─── Reading text

It’s been awhile since I impulsively bought an iPod touch and subsequently exchanged it for an iPhone. After carrying it around in my pocket for two months, I feel like I can finally give an honest assessment on its usefulness and value. (1)

calls.jpgThe verdict comes down to: get an iPhone if you’re looking to carry around an iPod in your pocket all the time as a phone, with simple PDA functionality and the ups and downs of a touch screen interface.

I can’t really even comment on the phone aspect of the iPhone (still stuck in a lengthy and painful Verizon contract), but online impressions and personal testimonies say it works pretty much like any other cell phone, with decent to good voice quality, a forgettable gimmick in Visual Voicemail, and a challenge in operating the tactile-less keypad in a moving vehicle.

The iPod on the phone is its best feature; smart playlists in iTunes and frequent syncing (necessitated by battery life) overcome the miserly 8GB’s of disk space. The interface is beautiful but not particularly useful – Cover Flow is not an efficient way to browse through music – and the sound quality is of iPod quality as long as I pair the phone with a rumbling set of headphones plus an extra adapter. Video is also quite pretty, but impractical with the space limitations and sadly only seems to integrate only with material purchased off the iTunes Store; my own videos have been rejected repeatedly despite my efforts to convert them to a compatible format.

The internet communication stuff – Youtube, Google Maps, Mail, Safari – are nicely integrated with the rest of the phone, and straddle feature-wise between mobile and desktop applications. It’s telling that I found myself wishing the iPhone had the processing might of a full laptop, as it frequently only met me halfway and chugged in trying to render mildly complicated site or crash at the hint of keeping 4-5 pages open at once. A calculator, calendar, clock + alarm, stocks widget, weather widget, and camera + photos round out the package, but these are pretty standard PDA features, often wrapped in Apple’s own pretentious interface.

──────

▶ _Your task_
Continue the iPhone review from the point where it stops, writing the next part in the same voice.

─── Dataset

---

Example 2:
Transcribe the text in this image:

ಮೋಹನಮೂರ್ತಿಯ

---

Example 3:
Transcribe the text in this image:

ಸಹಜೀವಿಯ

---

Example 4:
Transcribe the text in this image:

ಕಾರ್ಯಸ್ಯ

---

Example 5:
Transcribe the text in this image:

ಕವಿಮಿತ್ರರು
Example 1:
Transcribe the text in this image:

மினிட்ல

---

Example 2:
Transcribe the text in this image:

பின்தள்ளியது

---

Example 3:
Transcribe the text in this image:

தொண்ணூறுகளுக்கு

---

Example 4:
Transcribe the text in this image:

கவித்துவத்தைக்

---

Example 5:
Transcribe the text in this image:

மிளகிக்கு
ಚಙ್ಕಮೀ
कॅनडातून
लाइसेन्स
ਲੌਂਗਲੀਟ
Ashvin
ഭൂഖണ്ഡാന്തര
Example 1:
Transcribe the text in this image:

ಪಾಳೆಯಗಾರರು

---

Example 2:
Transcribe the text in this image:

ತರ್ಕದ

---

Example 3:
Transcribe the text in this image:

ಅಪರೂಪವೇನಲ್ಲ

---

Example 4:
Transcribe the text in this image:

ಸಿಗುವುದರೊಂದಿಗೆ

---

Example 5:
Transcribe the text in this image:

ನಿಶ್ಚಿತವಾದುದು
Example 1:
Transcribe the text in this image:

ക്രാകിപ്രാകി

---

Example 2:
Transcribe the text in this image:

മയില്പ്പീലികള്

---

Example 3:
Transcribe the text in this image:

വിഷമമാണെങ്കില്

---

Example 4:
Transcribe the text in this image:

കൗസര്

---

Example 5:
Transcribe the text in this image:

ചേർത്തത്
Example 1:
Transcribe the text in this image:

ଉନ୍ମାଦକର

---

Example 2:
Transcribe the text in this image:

──────

▶ _Task response_
Then there’s the hacking. Once they got access to the underlying file system, iPhone hackers have installed their own apps against Apple’s “use web applications in our buggy browser!” mandate and have added everything from SSH to a pedometer to games and most famously a way to break AT&T’s SIM lock to allow the use of any SIM card on the iPhone. The vast majority of the development efforts on the phone are free, but they’re clearly amateurish and most end-user software end up being toys rather than productive applications, save for a few very nice system utilities (e.g., the ability to customize the theme). It’ll probably take the official iPhone SDK to create marginally useful addons.

The iPhone isn’t everyone, despite Apple’s commercials and market hype: it’s expensive, heavily locked down with a little ragtag hacking, and to its greatest detriment has pitifully little storage to show off its great music and video capabilities. Beyond the admittedly spiffy interface, it contains a decent phone, great MP3 player, and above average web capabilities, but I feel like its greatest achievement will be forcing all mobile phone companies to improve on their derivative and crappy phones (e.g., Open Handset Alliance). Or at least import those cool-looking ones from Japan and Korea.

  1. I had previously written five (!) draft posts spanning a month’s worth of reading, but fortunately recognized the zzzz-inducing prose before it went to press and stripped away most of the zzz-ness, although your mileage may vary. ()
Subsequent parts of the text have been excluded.